Supporting the elderly: The role of Northern Ireland's unpaid carers
As the bus pulls up outside Kilkeel Day Centre the passengers start filing off - most of them with some assistance from the centre staff.
The elderly men and women all suffer from various stages of dementia but that hasn't put them off coming.
It is estimated that unpaid carers are saving the local economy billions of pounds each year. It is day centres, such as this one in County Down, that offer support to carers.
Bridie McVeigh, who works in the respite unit which is run by Age NI, said that the problems arise when it's time to go home and their guests do not want to leave.
"The centre gives the families who care for them a break. It also takes the older people out of isolation in their homes," she said.
"They can come in here and have fun and a nice hot meal. They're really, really happy. The centre is a very happy place."
However, campaigners have said that not enough is being done by the government to support unpaid carers and provide future care in the community for the next generation of elderly people.
Among the regulars at the Kilkeel Day Centre is 80-year-old Doreen, who was diagnosed with dementia a year ago.
Her daughter, Judith Baird, juggles caring for her mother during the day along with raising four children.
"She is very, very dependent on us as a family for everything. For washing, food, cleaning her house. She's just not fit to do very much at all and her mobility has gone down as well," she said.
However, Judith added that placing her mother in a residential home was not an option she wanted to consider when the dementia was first diagnosed.
"I would want her to be at home for as long as possible. I realise there may come a time when it just won't be possible for her to be at home but at the moment I really wouldn't want that for her."
Judith is one of more than 200,000 unpaid carers across Northern Ireland, many of them family members.
Nearly a quarter of carers are aged 60 or over. Some recent studies estimate the saving to the local economy by these unpaid carers at about £4bn a year.
Older people in need of medical care usually go into a nursing home, most of which is state-funded. Those in purely residential homes are means-tested and may have to pay for the services on offer.
Duane Farrell, of Age NI, outlined the costs involved.
"Health and social services will pay in the region of £24,000 per annum for somebody with social care needs living in a residential home," he said.
"For somebody living in a nursing care home because they have a higher level of needs or medical needs, they're paying upwards of £30,000 per annum."
'Emphasis on quality'
There have been horror stories told about some care homes, with older people being left slouched in chairs for hours in units that are threadbare and seemingly under-resourced.
Claire Keatinge, Northern Ireland's commissioner for older people, said these stories were not the norm, but that not all care homes provide "care of the standard we would all want to see".
"The regulation and inspection system must correct that.

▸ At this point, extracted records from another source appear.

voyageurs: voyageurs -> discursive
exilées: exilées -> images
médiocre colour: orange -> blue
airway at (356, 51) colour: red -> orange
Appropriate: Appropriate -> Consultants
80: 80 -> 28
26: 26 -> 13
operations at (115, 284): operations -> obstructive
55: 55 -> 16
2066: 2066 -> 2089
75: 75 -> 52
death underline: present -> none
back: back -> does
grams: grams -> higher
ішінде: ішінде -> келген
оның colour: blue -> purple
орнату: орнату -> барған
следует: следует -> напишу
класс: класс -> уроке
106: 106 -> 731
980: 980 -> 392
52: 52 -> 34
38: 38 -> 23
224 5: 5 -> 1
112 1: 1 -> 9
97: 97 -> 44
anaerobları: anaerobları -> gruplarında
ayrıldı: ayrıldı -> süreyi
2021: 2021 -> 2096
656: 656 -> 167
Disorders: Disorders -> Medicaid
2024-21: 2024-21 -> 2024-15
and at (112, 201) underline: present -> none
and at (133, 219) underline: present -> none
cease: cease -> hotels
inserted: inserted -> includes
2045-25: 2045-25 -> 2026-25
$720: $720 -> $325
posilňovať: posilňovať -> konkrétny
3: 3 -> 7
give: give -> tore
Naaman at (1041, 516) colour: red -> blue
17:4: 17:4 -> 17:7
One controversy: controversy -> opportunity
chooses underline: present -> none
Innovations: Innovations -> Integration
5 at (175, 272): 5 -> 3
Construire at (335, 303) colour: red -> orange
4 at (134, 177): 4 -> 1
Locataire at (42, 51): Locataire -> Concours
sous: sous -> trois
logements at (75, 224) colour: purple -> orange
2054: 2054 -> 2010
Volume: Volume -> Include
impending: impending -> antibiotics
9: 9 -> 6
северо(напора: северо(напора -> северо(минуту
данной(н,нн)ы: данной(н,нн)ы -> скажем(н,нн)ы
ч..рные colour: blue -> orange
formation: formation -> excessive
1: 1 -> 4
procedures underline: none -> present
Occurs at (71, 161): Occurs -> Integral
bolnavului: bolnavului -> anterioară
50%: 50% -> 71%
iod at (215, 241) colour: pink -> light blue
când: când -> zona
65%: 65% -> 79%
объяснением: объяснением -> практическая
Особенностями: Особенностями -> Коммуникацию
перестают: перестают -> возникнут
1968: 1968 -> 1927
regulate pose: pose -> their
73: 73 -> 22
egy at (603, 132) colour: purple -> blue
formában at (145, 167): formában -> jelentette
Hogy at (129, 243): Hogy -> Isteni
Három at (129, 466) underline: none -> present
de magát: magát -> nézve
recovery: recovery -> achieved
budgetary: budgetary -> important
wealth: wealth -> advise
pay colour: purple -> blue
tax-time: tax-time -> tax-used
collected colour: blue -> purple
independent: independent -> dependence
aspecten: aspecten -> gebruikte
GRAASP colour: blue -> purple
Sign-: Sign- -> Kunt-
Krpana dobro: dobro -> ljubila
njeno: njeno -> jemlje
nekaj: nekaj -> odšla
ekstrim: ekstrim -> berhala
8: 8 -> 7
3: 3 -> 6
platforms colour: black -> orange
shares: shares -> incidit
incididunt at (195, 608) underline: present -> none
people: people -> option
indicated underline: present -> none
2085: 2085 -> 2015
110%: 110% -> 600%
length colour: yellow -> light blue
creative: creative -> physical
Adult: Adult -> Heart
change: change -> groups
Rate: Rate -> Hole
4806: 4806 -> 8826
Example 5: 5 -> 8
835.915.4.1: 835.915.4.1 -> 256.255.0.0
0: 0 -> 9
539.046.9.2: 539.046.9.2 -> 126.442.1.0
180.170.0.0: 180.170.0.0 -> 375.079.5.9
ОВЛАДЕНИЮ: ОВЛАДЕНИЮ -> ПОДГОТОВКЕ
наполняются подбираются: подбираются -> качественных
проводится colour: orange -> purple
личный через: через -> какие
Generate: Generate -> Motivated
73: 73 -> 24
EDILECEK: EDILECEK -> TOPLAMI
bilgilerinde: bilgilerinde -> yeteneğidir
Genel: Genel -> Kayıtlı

It must pick up where there are problems and deal swiftly, effectively and decisively with them," she added.
She also urged more emphasis on the quality of care being provided.
"It is valuable work, which is challenging sometimes but enormously rewarding, and we need to recognise the contribution care workers make by rewarding and supporting them properly," she said.
A recent survey asked unpaid carers, who look after family and friends at home, to outline the top five types of help they needed.
They responded - respite, support, friendship, family help and financial aid.
Bridie McVeigh said the staff in Kilkeel Day Centre get great personal satisfaction from working with those who regularly attend and she encouraged more people to get involved.
"We do need support to help out with these older people in their community. It could just be a call to their door, an arm around them at times or a shake of the hand. Just care really," she said.